Smart contract security firm Zeppelin audited Compound, the biggest decentralized lending platform after Maker, and published its findings yesterday. There was no critical vulnerability, but the report should serve as a reminder of the risks users are dealing with in decentralized finance.
Risks that jumped out at me the most from the report are:
1) A group of centralized administrators decide how the protocol works, which assets can be loaned, the interest rate model for each asset, collateral requirements, etc.
“In the hands of a malicious or compromised administrator, these privileges contain the ability to trivially freeze markets, censor transactions or steal all assets from the system,” the report said.
2) Compound team maintains its own price feed.
“Control of the price feed can be used to steal most, if not all, assets from the system.”
3) Humans write smart contract code. Humans make mistakes
In the second-largest project in DeFi with more than $100 million in smart contracts, Zeppelin found two high severity issues (and no critical issues).
It’s possible for a borrower to take out a small, short-term loan without having to pay any interest, which can be scaled up to a large loan by consolidating many small loans into a single account. This attack is only profitable for miners as it requires a large amount of gas.
Compound’s liquidation incentive is intended to encourage behavior that moves all borrowers toward solvency. Under most conditions this works as intended. However, we found that there are circumstances under which liquidation moves the borrower closer to insolvency.
To address 1) and 2) the Compound team intends to replace the existing administrator role with a more decentralized governance mechanisms, and it plans to change its price feed with a system built on its proposed “open oracle system.”
These risks are of course not unique to Compound and users should be extremely careful when using these products. Good questions to ask are: Have the smart contracts been audited? How does governance work? Can the price feed be manipulated?
The oracle issue seems to be the trickiest one because there aren’t many decentralized alternatives. Chainlink is an increasingly popular one. Maker, the biggest DeFi project, uses its own oracle system.
“Maker oracles have been working for more than two years and they’re the most decentralized that I know, but we also have defense mechanisms, just in case,” said MakerDAO’s Mariano Conti, who designed the system. “We have 14 different, independent price sources for the smart contract, and we’ll be adding many more for multi-collateral Dai.”
Still, he says, oracles are many systems’ “weak point.”
Vote on New Compound Assets Started
Compound Finance users are voting on which two new assets will be added to the protocol. Tokens added will be able to earn interest or be used as collateral to borrow other supported tokens, such as Ether or Dai. Users are voting among 12 tokens, including TrueUSD, Tether, Maker and Paxos. The vote will last for 14 days and each vote is weighted by usage of the protocol, to prevent big whales swaying the vote.

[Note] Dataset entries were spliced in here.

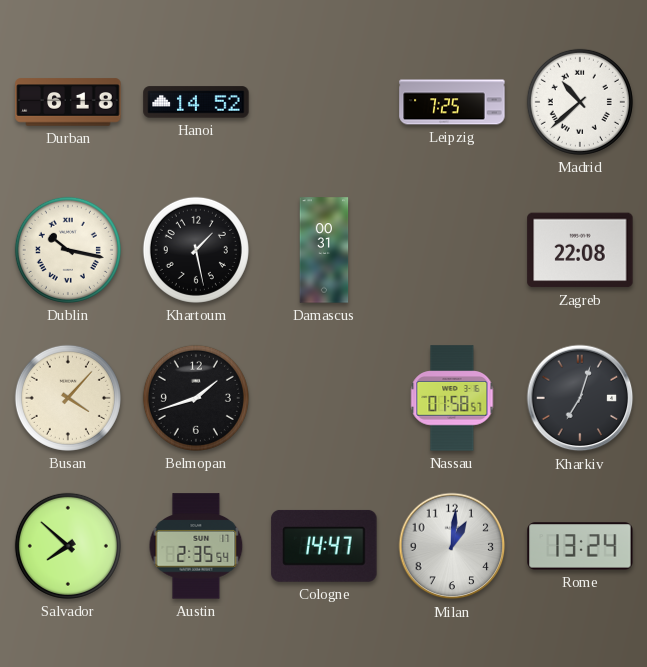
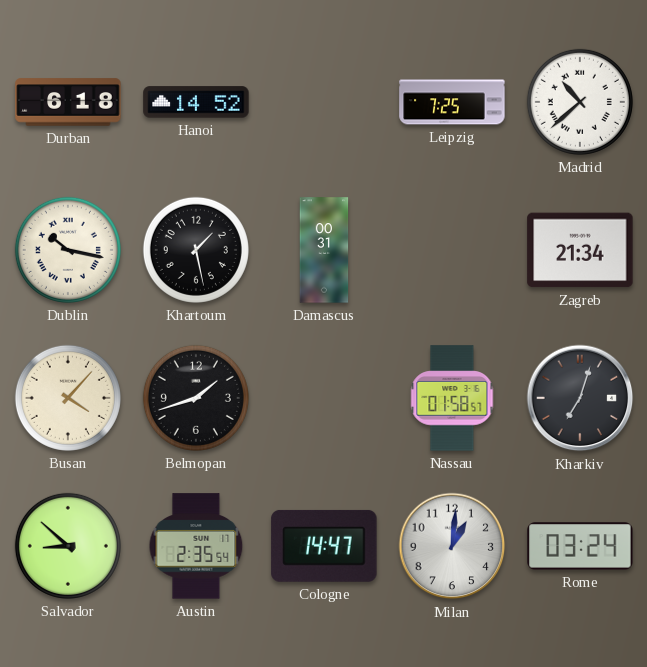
Zagreb: 22:08 -> 21:34
Salvador: 7:52 -> 8:52
Rome: 13:24 -> 03:24
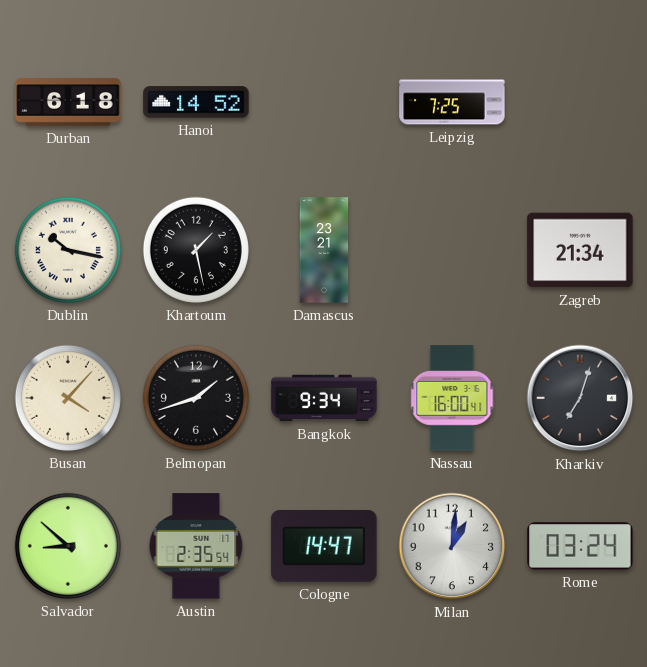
Madrid: 10:38 -> none
Damascus: 00:31 -> 23:21
Bangkok: none -> 9:34
Nassau: 01:58 -> 16:00
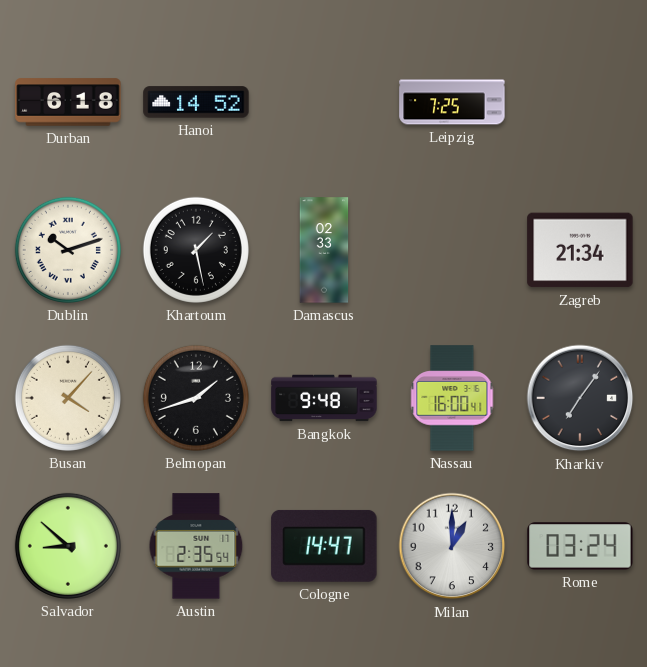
Dublin: 10:17 -> 10:12
Damascus: 23:21 -> 02:33
Bangkok: 9:34 -> 9:48
Kharkiv: 7:03 -> 7:06
Milan: 1:01 -> 1:00
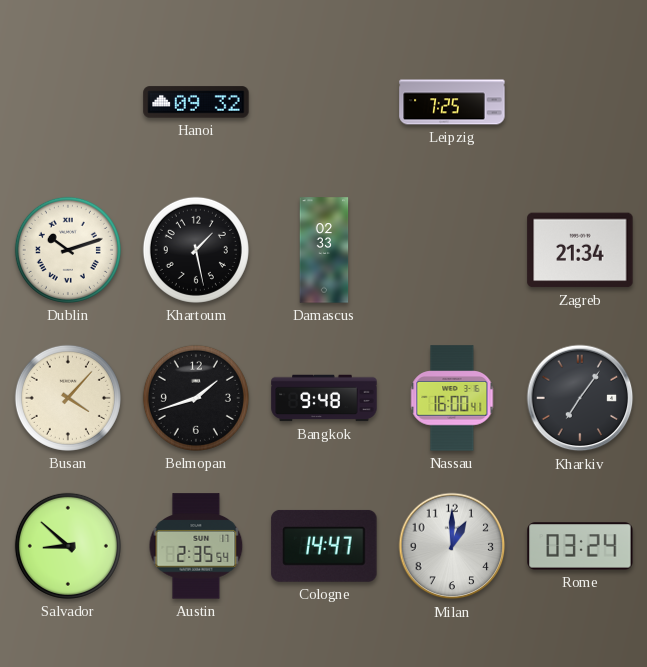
Durban: 6:18 -> none
Hanoi: 14:52 -> 09:32
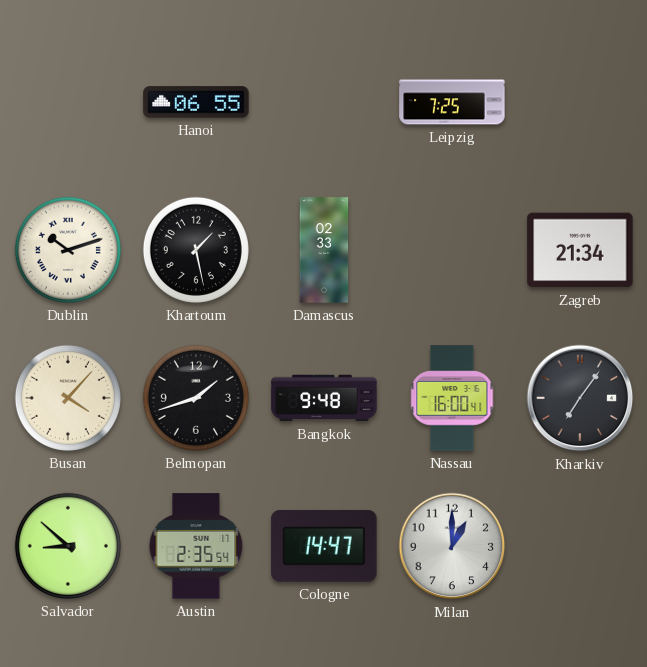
Hanoi: 09:32 -> 06:55
Rome: 03:24 -> none
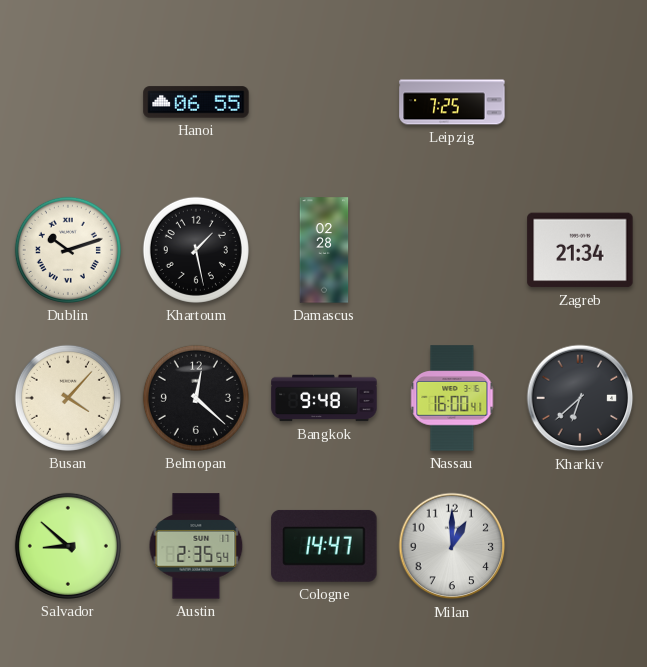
Damascus: 02:33 -> 02:28
Belmopan: 1:42 -> 12:22
Kharkiv: 7:06 -> 6:38
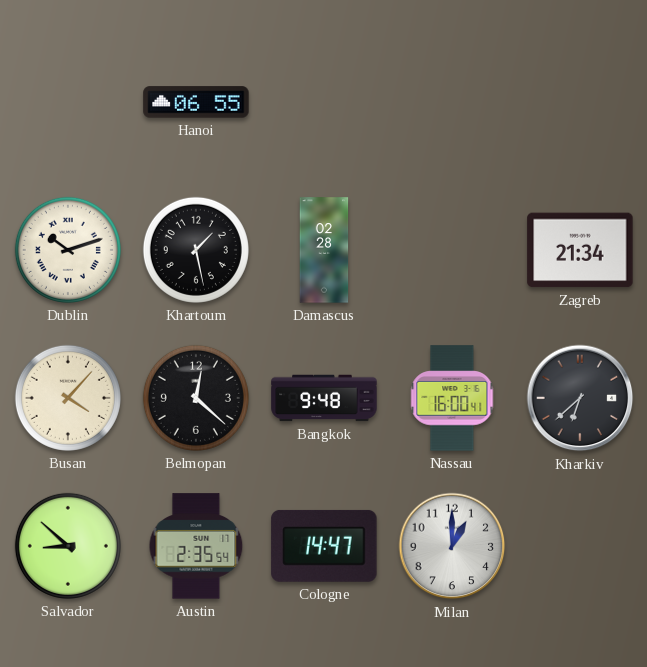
Leipzig: 7:25 -> none
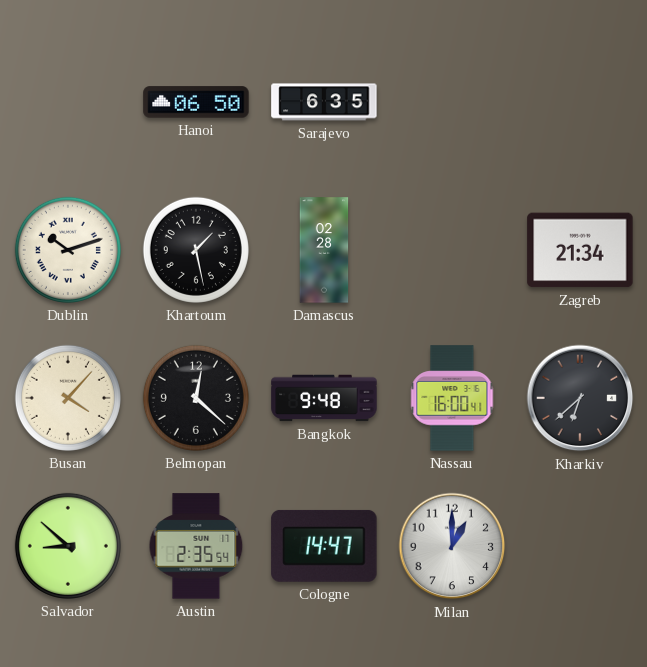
Hanoi: 06:55 -> 06:50
Sarajevo: none -> 6:35
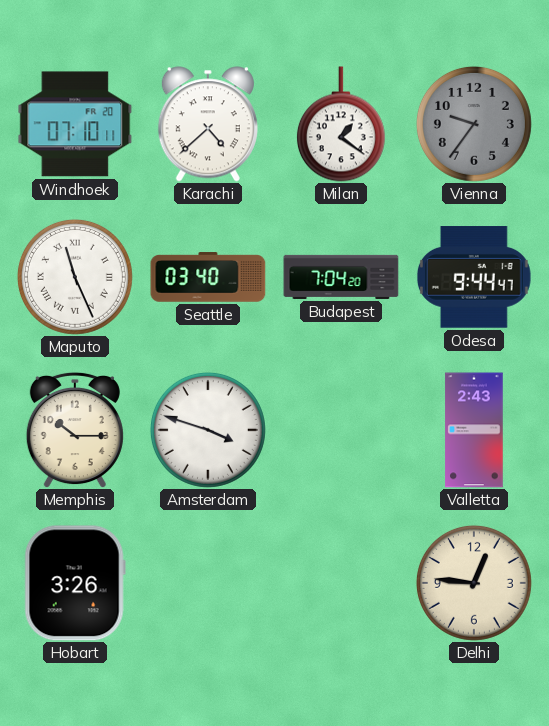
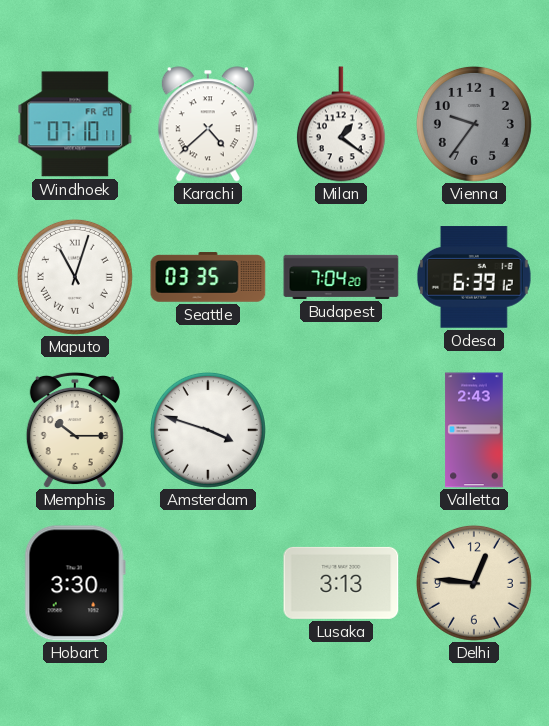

Chris Blec did a good overview of the different tokens on his YoutTube channel, and he also made a good point: It seems that lenders using proxy wallets like InstaDApp and Argent can’t participate in the vote. That’s something for all of DeFi dapps to consider: what functionality will users be missing by using third party dapps and potentially, how to avoid that.
* Update: Argent replied to Chris, saying users don’t interact with a proxy wallet but interact directly with Compound.
The Biggest Loan on Maker is for $8 Million in Dai
Etherscan added new functionality that compiles all outstanding collateralized-debt positions on MakerDAO. The biggest loan was created about a year ago and had issued about 8.3 million Dai, worth about the same in USD. It has a huge collateral ratio of 371 percent and a liquidation price of just under $70, so there’s no imminent risk of liquidation there.
The second-biggest loan is for 4.6 million Dai and there are only 15 loans of over $1 million. About the risks I mentioned above, at least it’s good to know there aren’t that many huge Dai loans out there.